Après son projet autour de Boris Vian, la chorale de Saint-Dizier « les Griottes » s’attaque au septième art. Malgré les contraintes actuelles, les répétitions se poursuivent en petit comité.

Un mini-concert privé, en comité hyper-restreint avec “My darling clementine” pour nous bercer. C’est ce à quoi nous avons été conviés en assistant à une répétition de la chorale bragarde.

Les Griottes travaillent d’arrache-pied sur un nouveau projet et répètent, une fois par mois, chez leur présidente et chanteuse Pascale Rigaut. Impossible en effet de répéter au pôle associatif de Vergy, comme habituellement. Alors il faut s’adapter : répéter en petits groupes, au milieu d’une organisation bien huilée.

Car l’arrêt brutal de leur activité, les Griottes s’en souviennent encore. « Les 6 et 7 mars, nous avions encore deux représentations de notre projet Vian au théâtre et puis, tout s’est arrêté », se rappelle Pascale Rigaut. Trois concerts étaient encore prévus jusqu’en décembre 2020, sans compter ceux que la chorale pouvait encore planifier.

Un coup d’arrêt heureusement assez court puisque l’association a repris du service, dès le mois de mai 2020.

« On a toujours essayé de poursuivre notre travail »

« On a toujours essayé de poursuivre notre travail et nos répétitions », souligne la présidente, qui a hâte de pouvoir reprendre dans des conditions normales. « On en a marre. On est seize au total et par groupes de six, c’est tellement compliqué de mettre en place des chants en chœur ! » D’autant que les Griottes n’ont pas fait dans la facilité en s’attaquant au septième art. « Depuis septembre, on travaille sur un nouveau projet, les Griottes font leur cinéma ». Comme pour Boris Vian, Agnès Yver assurera la mise en scène, et Benoît Urbain, l’orchestration.

» DOCUMENTS FOURNIS

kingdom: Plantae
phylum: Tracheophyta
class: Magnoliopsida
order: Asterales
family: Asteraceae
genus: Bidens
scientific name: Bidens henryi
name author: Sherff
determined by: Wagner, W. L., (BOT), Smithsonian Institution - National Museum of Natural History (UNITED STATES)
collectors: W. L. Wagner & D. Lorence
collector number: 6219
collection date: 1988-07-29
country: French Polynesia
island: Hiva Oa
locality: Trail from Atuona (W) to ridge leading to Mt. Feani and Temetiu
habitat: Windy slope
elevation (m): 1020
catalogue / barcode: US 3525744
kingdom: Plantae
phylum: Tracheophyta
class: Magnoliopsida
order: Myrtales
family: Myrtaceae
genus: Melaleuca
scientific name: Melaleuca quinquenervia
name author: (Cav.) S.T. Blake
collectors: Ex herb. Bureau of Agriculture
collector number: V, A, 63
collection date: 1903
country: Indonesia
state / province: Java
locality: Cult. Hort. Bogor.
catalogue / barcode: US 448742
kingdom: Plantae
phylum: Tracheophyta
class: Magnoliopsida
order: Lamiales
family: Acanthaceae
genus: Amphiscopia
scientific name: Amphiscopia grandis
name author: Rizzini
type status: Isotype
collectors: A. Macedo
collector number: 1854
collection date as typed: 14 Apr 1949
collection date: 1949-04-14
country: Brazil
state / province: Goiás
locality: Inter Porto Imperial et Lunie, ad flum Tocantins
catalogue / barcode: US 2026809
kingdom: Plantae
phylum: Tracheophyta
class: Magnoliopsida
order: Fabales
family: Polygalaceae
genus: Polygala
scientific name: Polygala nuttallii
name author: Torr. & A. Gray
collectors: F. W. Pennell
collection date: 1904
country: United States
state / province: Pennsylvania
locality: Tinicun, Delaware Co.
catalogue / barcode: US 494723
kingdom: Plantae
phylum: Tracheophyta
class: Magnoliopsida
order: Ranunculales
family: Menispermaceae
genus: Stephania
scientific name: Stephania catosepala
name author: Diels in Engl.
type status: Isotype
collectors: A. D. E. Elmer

» OBJECTIF
Écrivez la suite de l'article sur la chorale les Griottes. Les entrées ne servent à rien ici.

» RÉPONSE ATTENDUE
Au programme, un medley de comédies musicales, un hommage à Michel Legrand avec “Chanson d’un jour d’été” (issu du film “Les demoiselles de Rochefort”), la bande originale du film “La poursuite infernale”, en passant par “Un jour mon prince viendra” ou encore, “Deux petits chaussons de satin blanc” de Mireille Mathieu. La liste non exhaustive des réjouissances en est au stade de l’affinage. Les Griottes ne donneront pas de représentations avant 2022. « On n’est pas pressé, il faut qu’on se donne du temps. On préfère faire un joli travail en étant fier de ce que l’on produit plutôt que de se précipiter », précise Pascale Rigaut, soulignant « le très bon niveau » de chacun de ses partenaires de scène.

Sachant que la situation sanitaire continue de bouleverser la donne, en atteste, samedi, l’absence du chef de chœur. Compliqué dans ce cas, et avec les effectifs réduits, d’avancer normalement. « On a envie de peaufiner les choses les plus difficiles. A cappella comme aujourd’hui on entend les petites erreurs. »

Avec un rythme d’une répétition mensuelle, qui s’accélérera à la rentrée, le cinéma version Griottes devrait valoir son pesant d’art.

N. F.

Les répétitions se déroulent en petits groupes.

Cette fois, les Griottes de Pascale Rigaut s’attaquent au septième art.